Parents taking on D.C.’s beleaguered child welfare system have lost faith in Mayor Adrian Fenty’s reform efforts and are asking a federal judge to hold the city in contempt, according to court documents obtained by The Examiner.
D.C. has been subjected to class-action litigation over its troubled child welfare bureaucracy for more than two decades. Modest progress had been made, advocates said, but parents in the class-action suit said in court papers that Fenty “has allowed the child welfare system to return to a dysfunctional state.”
“Given … the deteriorating performance of the child welfare system, plaintiffs can no longer rely on District government to act on its own,” the parents’ attorneys wrote last month in a request to U.S. District Judge Thomas Hogan to hold D.C. in contempt, “and again must turn to the court for help.”
The parents’ motion — filed by attorneys for the New York nonprofit group Children’s Rights and the D.C. chapter of the American Civil Liberties Union — could put the city back into court receivership. D.C. spent most of the 1990s under a court-appointed receiver, being freed from that status in 2001.

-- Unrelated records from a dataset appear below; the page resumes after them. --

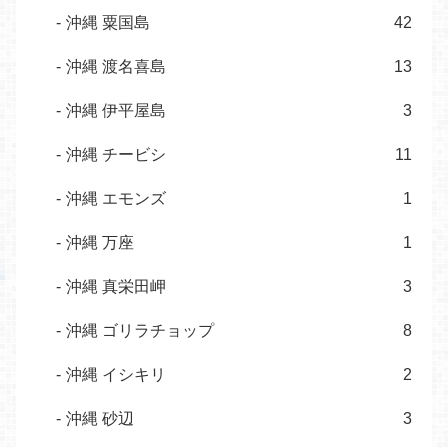
沖縄 粟国島
42
沖縄 渡名喜島
13
沖縄 伊平屋島
3
沖縄 チービシ
11
沖縄 エモンズ
1
沖縄 万座
1
沖縄 真栄田岬
3
沖縄 ゴリラチョップ
8
沖縄 イシキリ
2
沖縄 砂辺
3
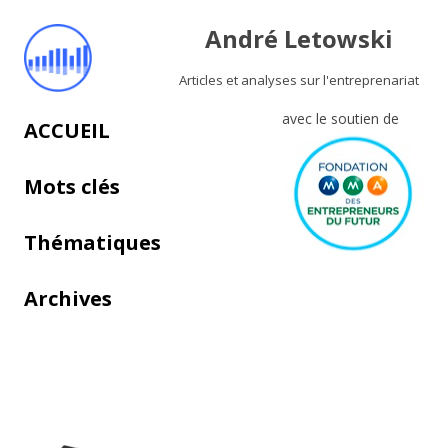
André Letowski
Articles et analyses sur l'entreprenariat
avec le soutien de
Aller au contenu principal
ACCUEIL
Mots clés
Thématiques
Archives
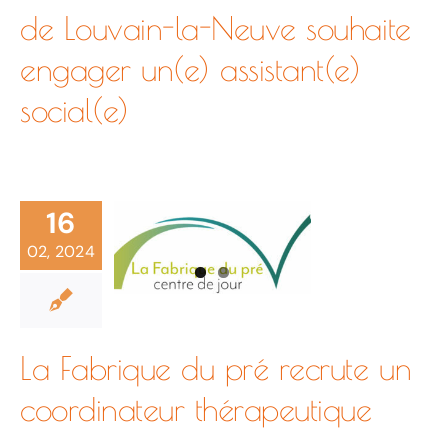
indépendan
de Louvain-la-Neuve souhaite
souhaite
Fabrique
engager un(e) assistant(e)
Le
social(e)
engager
du
Centre
un(e)
pré
16
02, 2024
de
assistant(e)
recrute
Guidance
social(e)
un
La Fabrique du pré recrute un
coordinateur thérapeutique
de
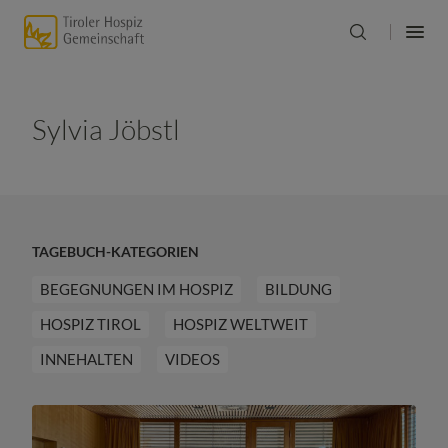
Sylvia Jöbstl
TAGEBUCH-KATEGORIEN
BEGEGNUNGEN IM HOSPIZ
BILDUNG
HOSPIZ TIROL
HOSPIZ WELTWEIT
INNEHALTEN
VIDEOS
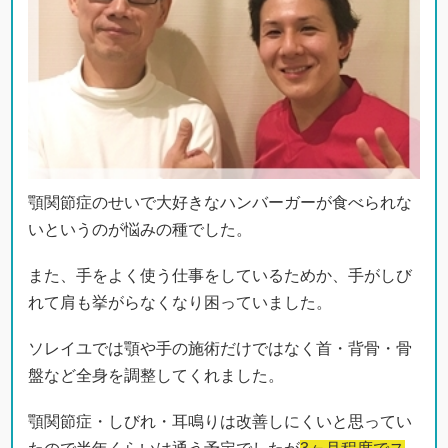
顎関節症のせいで大好きなハンバーガーが食べられな
いというのが悩みの種でした。
また、手をよく使う仕事をしているためか、手がしび
れて肩も挙がらなくなり困っていました。
ソレイユでは顎や手の施術だけではなく首・背骨・骨
盤など全身を調整してくれました。
顎関節症・しびれ・耳鳴りは改善しにくいと思ってい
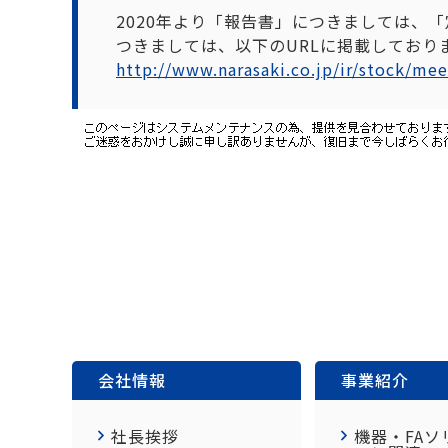
2020年より「報告書」につきましては、
つきましては、以下のURLに掲載しており
http://www.narasaki.co.jp/ir/stock/me
会社情報
事業紹介
社長挨拶
機器・FAソ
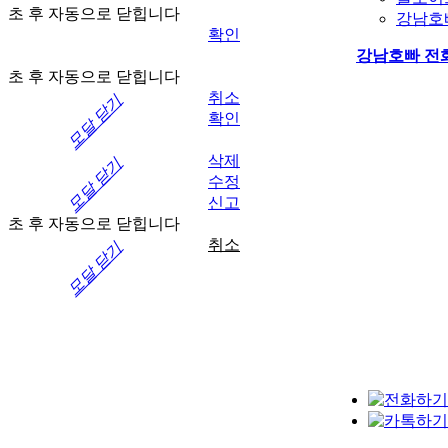
초 후 자동으로 닫힙니다
강남호
확인
강남호빠
전
초 후 자동으로 닫힙니다
취소
모달 닫기
확인
삭제
모달 닫기
수정
신고
초 후 자동으로 닫힙니다
취소
모달 닫기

The contempt motion comes on top of a string of setbacks for the child welfare bureaucracy. Fenty was publicly embarrassed when it emerged that bureaucrats had ignored calls for help for four daughters of Banita Jacks, whose decomposing bodies were found in Southeast.
Since then, at least three small children have died on the city’s watch. Calls to the D.C. abuse and neglect hotline have exploded, and the agency’s backlog of open cases ballooned to a high of more than 1,800 earlier this year. The backlog shrank to nearly 1,500 in the last week, according to documents.
But that’s not good enough, ACLU attorney Arthur Spitzer told The Examiner.
“It’s not a matter of resources. It’s management and leadership,” he said. “It became clear to us that the contempt motion was really the only way to get the leadership to focus on this problem.”
City officials did not respond to request for comment. Interim Attorney General Peter Nickles was in Beijing and couldn’t be reached for comment.
City Councilman Tommy Wells, D-at large, who oversees the city’s human service agencies, said he doubted that putting the city back into receivership would address the fundamental problems in the child welfare system.
“There’s no magic to having receivership,” he said. “We have to make sure that every child is seen and safe.” Arguments on the contempt motions are scheduled for next month.